For small businesses, contract disputes can be both costly and disruptive. Whether you delivered a product and your customer didn’t pay or one of your vendors came up short and prevented you from meeting your obligations to your clients, there are contract rights at issue, and you will need to decide what course of action is best for your company.
Should you take legal action? If so, what exactly does that mean?
Considerations for Taking Legal Action Following a Breach of Contract
If you believe that a customer or supplier may have breached its contract with your company, the first course of action is to review your agreement. You will need to answer questions including:
Is it clear that the other party violated the terms of the agreement?
Is it possible that the other party could claim that your company violated the agreement (for example, by missing a deadline or not satisfying service level agreements (SLAs))?
What does your agreement say about dispute resolution (if anything)? Does it require mediation or arbitration? Are you subject to mandatory jurisdiction in another state?
What are the potential remedies for the breach (and are there any limitations on those remedies, such as a cap on damages)?
Are there any other terms, such as representations, warranties, or indemnification obligations that could impact your legal dispute?
Based upon your assessment of these and other considerations, you can decide whether you should pursue legal action (which typically begins with sending a formal demand letter), or whether attempting to work things out amicably may present a better alternative.
Common Claims in Contract-Related Business Disputes
With regard to the first question, there are numerous types of contract provisions which, if breached, can lead to legal disputes between businesses.

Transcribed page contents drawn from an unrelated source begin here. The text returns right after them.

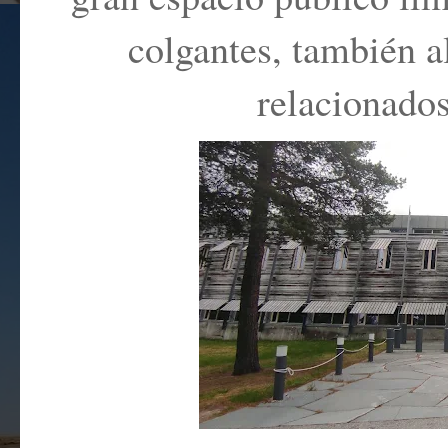
colgantes, también a
relacionados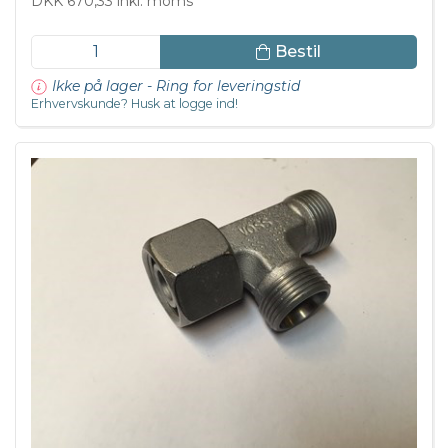
DKK 670,33 inkl. moms
Bestil
Ikke på lager - Ring for leveringstid
Erhvervskunde? Husk at logge ind!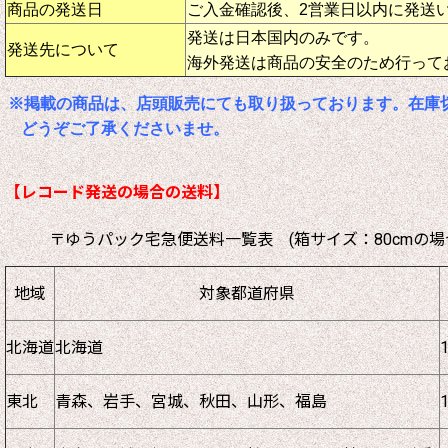
商品の発送日
ご入金確認後、2営業日以内に発送
発送は日本国内のみです。
発送先について
海外発送は商品の安全のため行って
※掲載の商品は、店頭販売にても取り扱っております。在庫
どうぞご了承くださいませ。
【レコード発送の場合の送料】
〒ゆうパック宅急便送料一覧表 (箱サイズ：80cmの場
地域
対象都道府県
北海道
北海道
東北
青森、岩手、宮城、秋田、山形、福島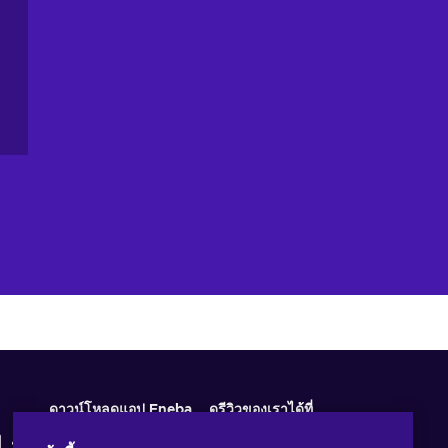
ดาวน์โหลดแอป Eneba
ดูรีวิวของเราได้ที่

Some of the most common types of claims in breach-of-contract litigation include:
Violation of Payment or Performance Obligations. If you are having trouble getting paid, you may need to pursue legal action for collection. If you paid and your counterparty didn’t perform, you may need to take legal action to recover damages or enforce your counterparty’s performance obligation.
Breach of a Confidentiality, Non-Solicitation or Non-Competition Clause. In many ways, confidentiality, non-solicitation and non-competition clauses are among the most-important provisions in commercial agreements. If another company or individual is using your company’s proprietary information without authorization, you may need to act quickly to prevent irreparable harm.

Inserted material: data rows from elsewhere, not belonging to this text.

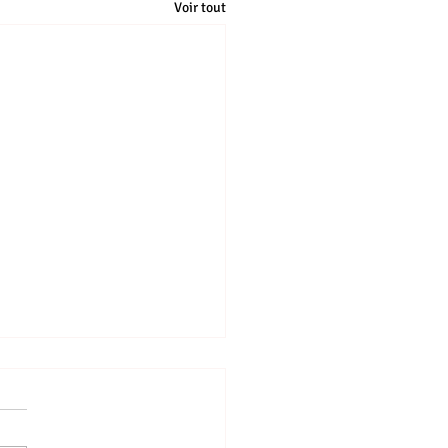
Voir tout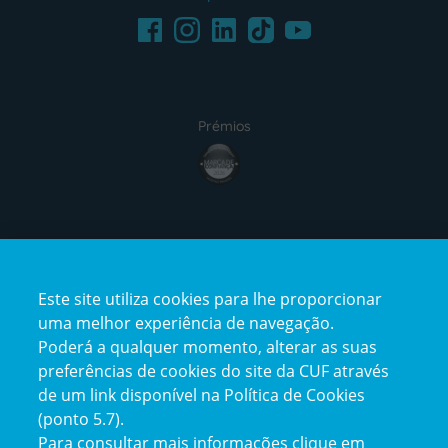
Facebook
LinkedIn
Youtube
Instagram
TikTok
Prémios
award4
Certificações
Este site utiliza cookies para lhe proporcionar
certification2
certification3
uma melhor experiência de navegação.
Poderá a qualquer momento, alterar as suas
preferências de cookies do site da CUF através
de um link disponível na Política de Cookies
(ponto 5.7).
Reclamações e Elogios
Para consultar mais informações clique em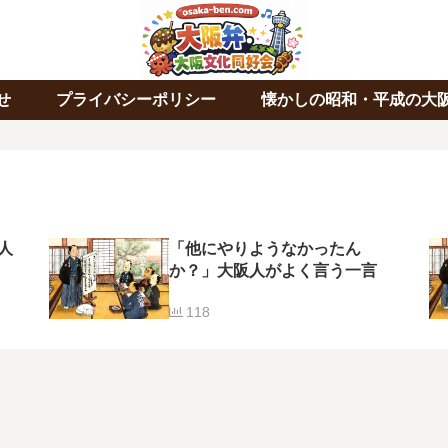
せ
プライバシーポリシー
懐かしの昭和・平成の大
人
「他にやりようなかったん
か？」大阪人がよく言う一言
118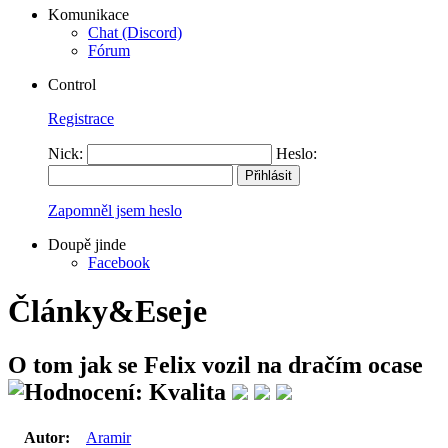
Komunikace
Chat (Discord)
Fórum
Control
Registrace
Nick:
Heslo:
Zapomněl jsem heslo
Doupě jinde
Facebook
Články&Eseje
O tom jak se Felix vozil na dračím ocase
Autor:
Aramir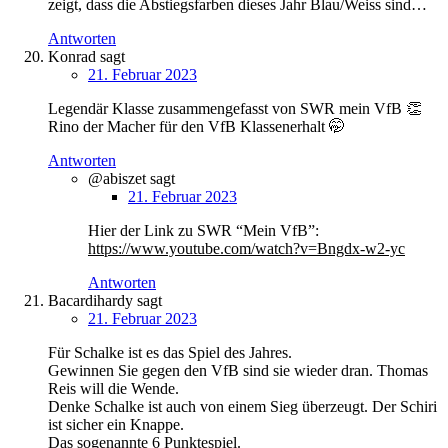
zeigt, dass die Abstiegsfarben dieses Jahr Blau/Weiss sind…
Antworten
Konrad
sagt
21. Februar 2023
Legendär Klasse zusammengefasst von SWR mein VfB 👏
Rino der Macher für den VfB Klassenerhalt 🤭
Antworten
@abiszet
sagt
21. Februar 2023
Hier der Link zu SWR “Mein VfB”:
https://www.youtube.com/watch?v=Bngdx-w2-yc
Antworten
Bacardihardy
sagt
21. Februar 2023
Für Schalke ist es das Spiel des Jahres.
Gewinnen Sie gegen den VfB sind sie wieder dran. Thomas
Reis will die Wende.
Denke Schalke ist auch von einem Sieg überzeugt. Der Schiri
ist sicher ein Knappe.
Das sogenannte 6 Punktespiel.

Breach of Representations or Warranties. If you entered into the agreement based upon representations that turn out to be false, or if your counterparty has breached a warranty regarding its product or service, protecting your business may mean taking your case to court.
While some contract disputes lead to full-blown litigation, it is far more common for parties to come to terms in an out-of-court settlement. Taking legal action does not necessarily mean going to trial; and, when used strategically, initiating legal action can be a cost-effective way to protect your company’s immediate and long-term business interests.